Start of Material provided

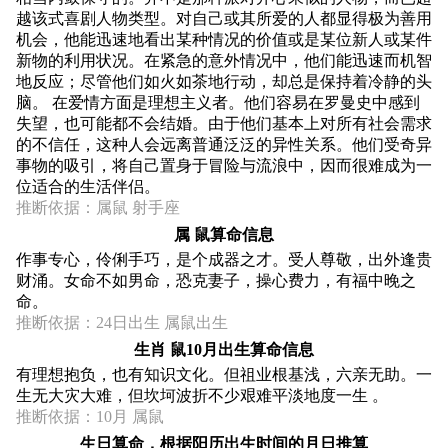
越该式喜剧人物类型。对自己或其所爱的人都显得极为善用
机会，他能迅速地看出某种情况的价值或是某位新人或某件
新物的利用状况。在紧急的意外情况中，他们能迅速而机智
地反应；尽管他们如火如茶地行动，却总是保持着冷静的头
脑。 在爱情方面是理想主义者。他们容易在罗曼史中感到
失望，也可能都不会结婚。由于他们基本上对所有社会需求
的不信任，这种人会远离普通泛泛的异性关系。他们受奇异
事物的吸引，将自己置身于冒险与流浪中，因而很难成为一
位适合的生活伴侣。
推断依据：属鼠 射手座
属 鼠算命信息
作事专心，伶俐手巧，是个成器之才。受人尊敬，出外逢贵
财涌。女命不如男命，恐克妻子，操心费力，有福中晚之
命。
推断依据：24日出生 属鼠出生
生肖 鼠10月出生算命信息
有理想抱负，也有知识文化。但祖业根基浅，六亲无助。一
生无大灾大难，但坎坷波折不少艰难平淡地度一生 。
推断依据：10月 属鼠
生日算命，根据阳历出生时间的月日推算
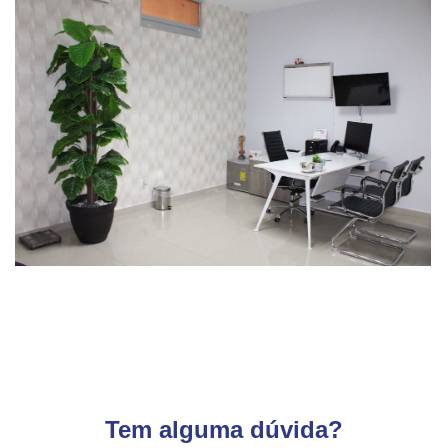
Tem alguma dúvida?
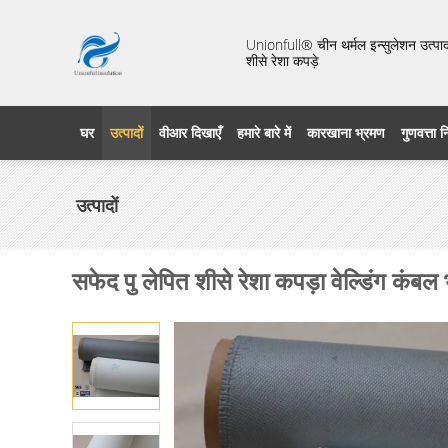
Unionfull® चीन थर्मल इन्सुलेशन उत्पाद 
शीसे रेशा कपड़े
घर
उत्पादों
वीआर दिखाएँ
हमारे बारे में
कारखाना भ्रमण
गुणवत्ता 
उत्पादों
सफेद पु लेपित शीसे रेशा कपड़ा वेल्डिंग 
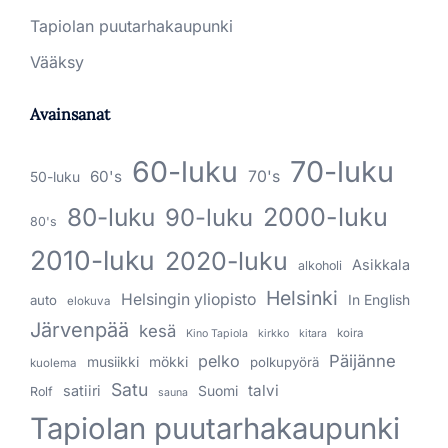
Tapiolan puutarhakaupunki
Vääksy
Avainsanat
60-luku
70-luku
60's
70's
50-luku
80-luku
2000-luku
90-luku
80's
2010-luku
2020-luku
Asikkala
alkoholi
Helsinki
Helsingin yliopisto
In English
auto
elokuva
Järvenpää
kesä
koira
Kino Tapiola
kirkko
kitara
pelko
Päijänne
musiikki
mökki
polkupyörä
kuolema
Satu
talvi
satiiri
Suomi
Rolf
sauna
Tapiolan puutarhakaupunki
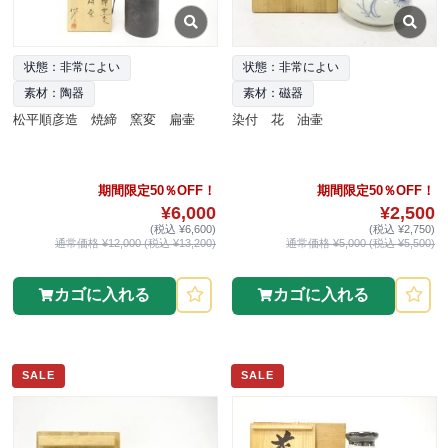
状態：非常によい
状態：非常によい
素材：陶器
素材：磁器
松平順彦造 焼締 窯変 扁壷
染付 花 油壷
期間限定50％OFF！
期間限定50％OFF！
¥6,000
¥2,500
(税込 ¥6,600)
(税込 ¥2,750)
通常価格 ¥12,000 (税込 ¥13,200)
通常価格 ¥5,000 (税込 ¥5,500)
カゴに入れる
カゴに入れる
SALE
SALE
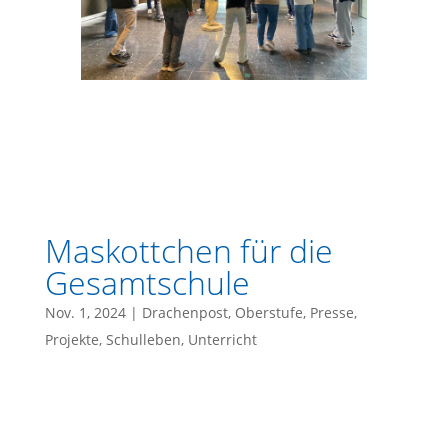
Maskottchen für die
Gesamtschule
Nov. 1, 2024
|
Drachenpost
,
Oberstufe
,
Presse
,
Projekte
,
Schulleben
,
Unterricht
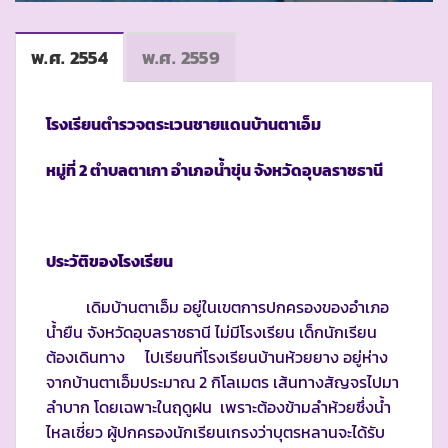
พ.ศ. 2554
พ.ศ. 2559
โรงเรียนตำรวจตระเวนชายแดนบ้านตาเอ็ม
หมู่ที่
2 ตำบลตาเกา อำเภอน้ำขุ่น จังหวัดอุบลราชธานี
ประวัติของโรงเรียน
เดิมบ้านตาเอ็ม อยู่ในเขตการปกครองของอำเภอ
น้ำยืน จังหวัดอุบลราชธานี ไม่มีโรงเรียน เด็กนักเรียน
ต้องเดินทาง ไปเรียนที่โรงเรียนบ้านห้วยยาง อยู่ห่าง
จากบ้านตาเอ็มประมาณ 2 กิโลเมตร เส้นทางสัญจรไปมา
ลำบาก โดยเฉพาะในฤดูฝน เพราะต้องข้ามลำห้วยซึ่งน้ำ
ไหลเชี่ยว ผู้ปกครองนักเรียนเกรงว่าบุตรหลานจะได้รับ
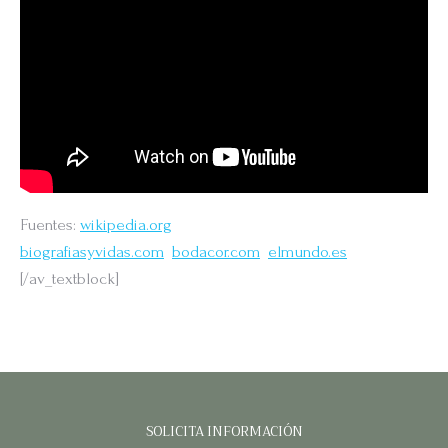
Fuentes:
wikipedia.org
biografiasyvidas.com
bodacor.com
elmundo.es
[/av_textblock]
SOLICITA INFORMACIÓN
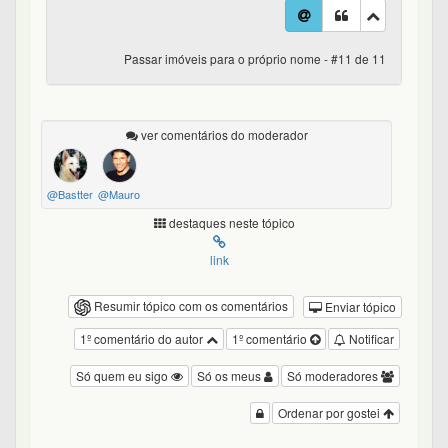
Passar imóveis para o próprio nome - #11 de 11
ver comentários do moderador
@Bastter
@Mauro
destaques neste tópico
link
Resumir tópico com os comentários
Enviar tópico
1º comentário do autor
1º comentário
Notificar
Só quem eu sigo
Só os meus
Só moderadores
Ordenar por gostei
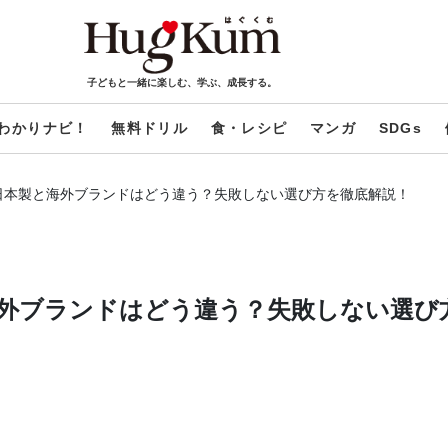
子どもと一緒に楽しむ、学ぶ、成長する。
わかりナビ！
無料ドリル
食・レシピ
マンガ
SDGs
日本製と海外ブランドはどう違う？失敗しない選び方を徹底解説！
外ブランドはどう違う？失敗しない選び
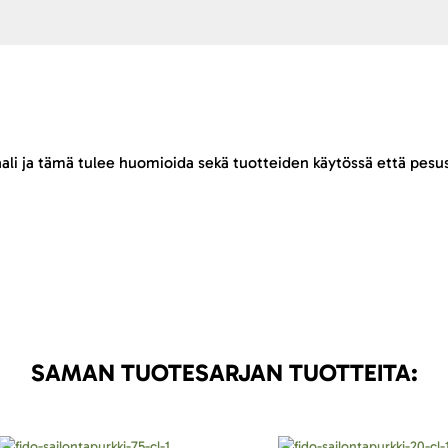
ali ja tämä tulee huomioida sekä tuotteiden käytössä että pesu
SAMAN TUOTESARJAN TUOTTEITA:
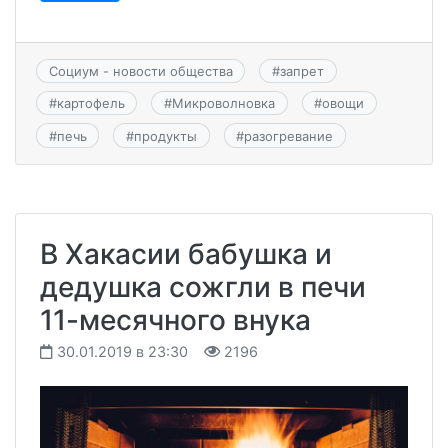
Социум - новости общества
#
запрет
#
картофель
#
Микроволновка
#
овощи
#
печь
#
продукты
#
разогревание
В Хакасии бабушка и
дедушка сожгли в печи
11-месячного внука
30.01.2019 в 23:30
2196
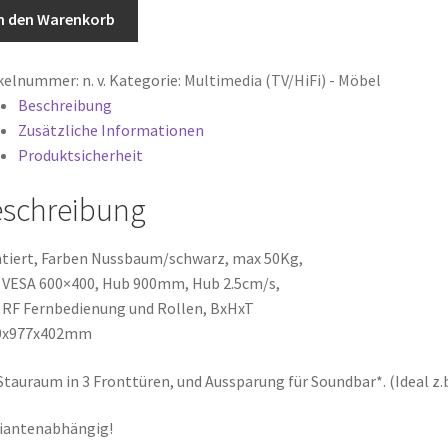
el
n den Warenkorb
system
ikelnummer:
n. v.
Kategorie:
Multimedia (TV/HiFi) - Möbel
Beschreibung
griertes
Zusätzliche Informationen
fernbediensystem,
Produktsicherheit
schreibung
ch.
iert, Farben Nussbaum/schwarz, max 50Kg,
en/Varianten
VESA 600×400, Hub 900mm, Hub 2.5cm/s,
ge
. RF Fernbedienung und Rollen, BxHxT
0x977x402mm
Stauraum in 3 Fronttüren, und Aussparung für Soundbar*. (Ideal z.
iantenabhängig!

End of Material provided

▶ _Task statement_
Go through the records and count the lines that include the string "通常価格"; state that number alone.

▶ _Result of the exercise_
2